Aim of the task:
Reproduce everything from the start of the items down to the line containing "Cityscapes into Dystopias", both ends included, and leave the pictures out of your answer.

Material to process:

-- Opening Marker --

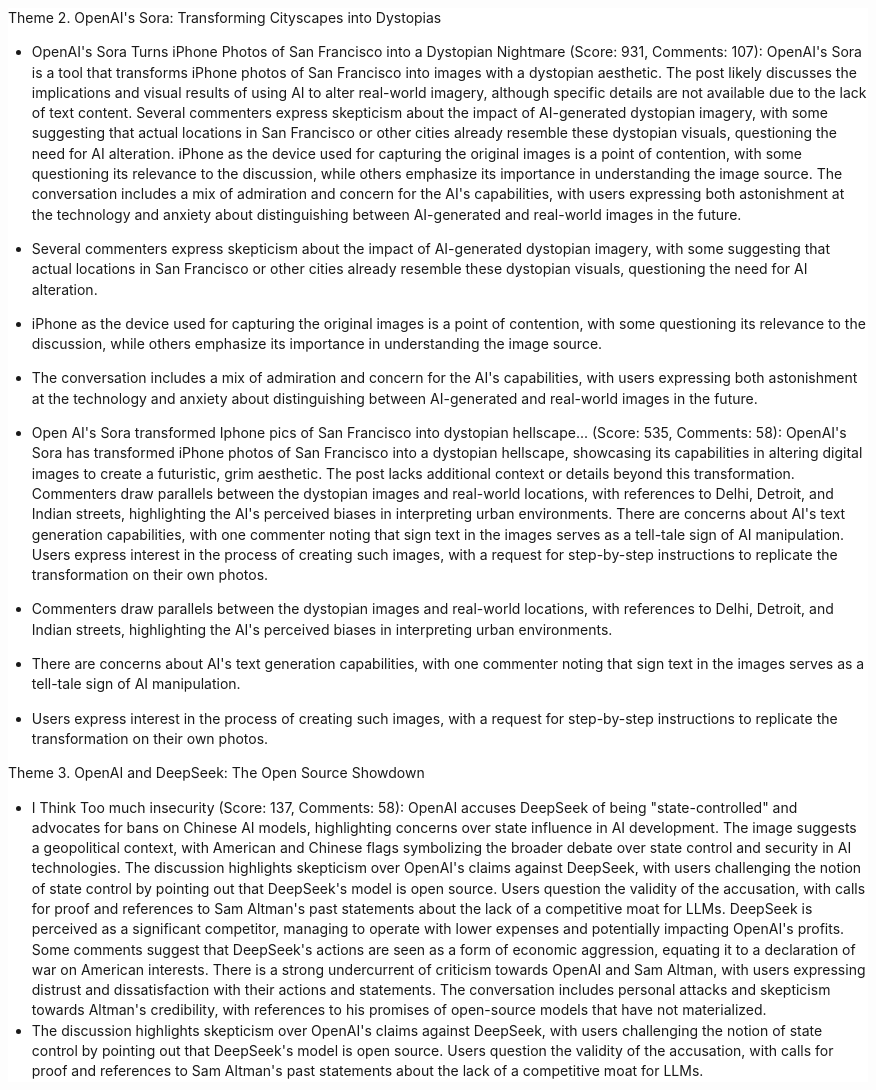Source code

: Theme 2. OpenAI's Sora: Transforming Cityscapes into Dystopias

* OpenAI's Sora Turns iPhone Photos of San Francisco into a Dystopian Nightmare (Score: 931, Comments: 107): OpenAI's Sora is a tool that transforms iPhone photos of San Francisco into images with a dystopian aesthetic. The post likely discusses the implications and visual results of using AI to alter real-world imagery, although specific details are not available due to the lack of text content.
Several commenters express skepticism about the impact of AI-generated dystopian imagery, with some suggesting that actual locations in San Francisco or other cities already resemble these dystopian visuals, questioning the need for AI alteration.
iPhone as the device used for capturing the original images is a point of contention, with some questioning its relevance to the discussion, while others emphasize its importance in understanding the image source.
The conversation includes a mix of admiration and concern for the AI's capabilities, with users expressing both astonishment at the technology and anxiety about distinguishing between AI-generated and real-world images in the future.
* Several commenters express skepticism about the impact of AI-generated dystopian imagery, with some suggesting that actual locations in San Francisco or other cities already resemble these dystopian visuals, questioning the need for AI alteration.
* iPhone as the device used for capturing the original images is a point of contention, with some questioning its relevance to the discussion, while others emphasize its importance in understanding the image source.
* The conversation includes a mix of admiration and concern for the AI's capabilities, with users expressing both astonishment at the technology and anxiety about distinguishing between AI-generated and real-world images in the future.

* Open AI's Sora transformed Iphone pics of San Francisco into dystopian hellscape... (Score: 535, Comments: 58): OpenAI's Sora has transformed iPhone photos of San Francisco into a dystopian hellscape, showcasing its capabilities in altering digital images to create a futuristic, grim aesthetic. The post lacks additional context or details beyond this transformation.
Commenters draw parallels between the dystopian images and real-world locations, with references to Delhi, Detroit, and Indian streets, highlighting the AI's perceived biases in interpreting urban environments.
There are concerns about AI's text generation capabilities, with one commenter noting that sign text in the images serves as a tell-tale sign of AI manipulation.
Users express interest in the process of creating such images, with a request for step-by-step instructions to replicate the transformation on their own photos.
* Commenters draw parallels between the dystopian images and real-world locations, with references to Delhi, Detroit, and Indian streets, highlighting the AI's perceived biases in interpreting urban environments.
* There are concerns about AI's text generation capabilities, with one commenter noting that sign text in the images serves as a tell-tale sign of AI manipulation.
* Users express interest in the process of creating such images, with a request for step-by-step instructions to replicate the transformation on their own photos.

Theme 3. OpenAI and DeepSeek: The Open Source Showdown

* I Think Too much insecurity (Score: 137, Comments: 58): OpenAI accuses DeepSeek of being "state-controlled" and advocates for bans on Chinese AI models, highlighting concerns over state influence in AI development. The image suggests a geopolitical context, with American and Chinese flags symbolizing the broader debate over state control and security in AI technologies.
The discussion highlights skepticism over OpenAI's claims against DeepSeek, with users challenging the notion of state control by pointing out that DeepSeek's model is open source. Users question the validity of the accusation, with calls for proof and references to Sam Altman's past statements about the lack of a competitive moat for LLMs.
DeepSeek is perceived as a significant competitor, managing to operate with lower expenses and potentially impacting OpenAI's profits. Some comments suggest that DeepSeek's actions are seen as a form of economic aggression, equating it to a declaration of war on American interests.
There is a strong undercurrent of criticism towards OpenAI and Sam Altman, with users expressing distrust and dissatisfaction with their actions and statements. The conversation includes personal attacks and skepticism towards Altman's credibility, with references to his promises of open-source models that have not materialized.
* The discussion highlights skepticism over OpenAI's claims against DeepSeek, with users challenging the notion of state control by pointing out that DeepSeek's model is open source. Users question the validity of the accusation, with calls for proof and references to Sam Altman's past statements about the lack of a competitive moat for LLMs.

-- Closing Marker --

Output below:
Source code

: Theme 2. OpenAI's Sora: Transforming Cityscapes into Dystopias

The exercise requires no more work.